— EXERCISE DIRECTIONS —
Repeat exactly, and only, the lines of the entries below from the one with "left ear: (525, 92)" through the one with "left shoulder: (416, 179)", both ends included.

— LISTED RECORDS —
- - -
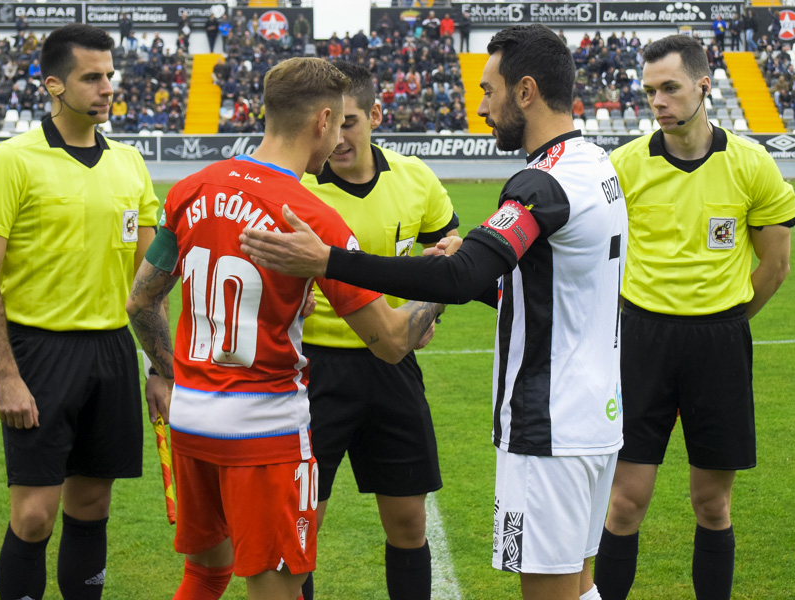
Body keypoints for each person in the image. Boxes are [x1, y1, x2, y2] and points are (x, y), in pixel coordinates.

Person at [240, 24, 627, 600]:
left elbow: (461, 273)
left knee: (548, 589)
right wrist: (462, 268)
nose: (481, 107)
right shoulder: (596, 164)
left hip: (549, 423)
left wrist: (330, 261)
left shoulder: (542, 183)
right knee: (581, 585)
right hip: (596, 416)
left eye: (488, 90)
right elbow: (524, 288)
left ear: (525, 92)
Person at [125, 57, 443, 600]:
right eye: (338, 123)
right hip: (263, 433)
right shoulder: (311, 219)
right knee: (276, 586)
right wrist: (438, 284)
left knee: (204, 574)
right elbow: (390, 341)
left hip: (193, 420)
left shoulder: (191, 189)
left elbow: (140, 303)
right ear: (322, 121)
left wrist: (167, 374)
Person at [591, 35, 795, 600]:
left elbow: (775, 266)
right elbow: (594, 259)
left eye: (670, 88)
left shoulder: (751, 164)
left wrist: (726, 321)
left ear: (703, 87)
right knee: (625, 504)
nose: (657, 101)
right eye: (650, 90)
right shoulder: (624, 167)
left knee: (712, 505)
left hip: (718, 344)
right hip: (641, 340)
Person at [0, 24, 162, 600]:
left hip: (111, 351)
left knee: (93, 506)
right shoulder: (12, 161)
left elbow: (148, 282)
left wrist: (162, 367)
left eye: (110, 75)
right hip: (39, 352)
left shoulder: (129, 163)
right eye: (92, 77)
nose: (107, 88)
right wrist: (6, 375)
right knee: (33, 517)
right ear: (54, 85)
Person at [292, 60, 459, 600]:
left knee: (409, 523)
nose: (339, 137)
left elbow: (449, 253)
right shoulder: (297, 188)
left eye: (351, 122)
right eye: (330, 124)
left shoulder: (416, 179)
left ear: (375, 115)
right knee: (300, 528)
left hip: (393, 366)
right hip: (313, 373)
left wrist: (428, 314)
- - -
— EXERCISE RESULT —
left ear: (525, 92)
Person at [125, 57, 443, 600]:
right eye: (338, 123)
right hip: (263, 433)
right shoulder: (311, 219)
right knee: (276, 586)
right wrist: (438, 284)
left knee: (204, 574)
right elbow: (390, 341)
left hip: (193, 420)
left shoulder: (191, 189)
left elbow: (140, 303)
right ear: (322, 121)
left wrist: (167, 374)
Person at [591, 35, 795, 600]:
left elbow: (775, 266)
right elbow: (594, 259)
left eye: (670, 88)
left shoulder: (751, 164)
left wrist: (726, 321)
left ear: (703, 87)
right knee: (625, 504)
nose: (657, 101)
right eye: (650, 90)
right shoulder: (624, 167)
left knee: (712, 505)
left hip: (718, 344)
right hip: (641, 340)
Person at [0, 24, 162, 600]:
left hip: (111, 351)
left knee: (93, 506)
right shoulder: (12, 161)
left elbow: (148, 282)
left wrist: (162, 367)
left eye: (110, 75)
right hip: (39, 352)
left shoulder: (129, 163)
right eye: (92, 77)
nose: (107, 88)
right wrist: (6, 375)
right knee: (33, 517)
right ear: (54, 85)
Person at [292, 60, 459, 600]:
left knee: (409, 523)
nose: (339, 137)
left elbow: (449, 253)
right shoulder: (297, 188)
left eye: (351, 122)
right eye: (330, 124)
left shoulder: (416, 179)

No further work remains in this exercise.